■ WORK TO COMPLETE ■
Lay out the text lines of the listing below as a numbered list, skipping blank lines and leaving out the pictures.

■ INPUT ■
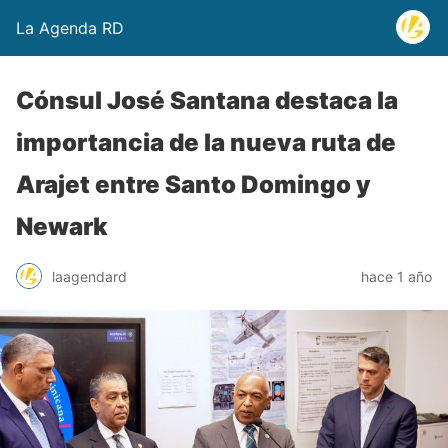
La Agenda RD
Cónsul José Santana destaca la
importancia de la nueva ruta de
Arajet entre Santo Domingo y
Newark
laagendard
hace 1 año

■ ANSWER TO THIS PROBLEM ■
1. La Agenda RD
2. Cónsul José Santana destaca la
3. importancia de la nueva ruta de
4. Arajet entre Santo Domingo y
5. Newark
6. laagendard
7. hace 1 año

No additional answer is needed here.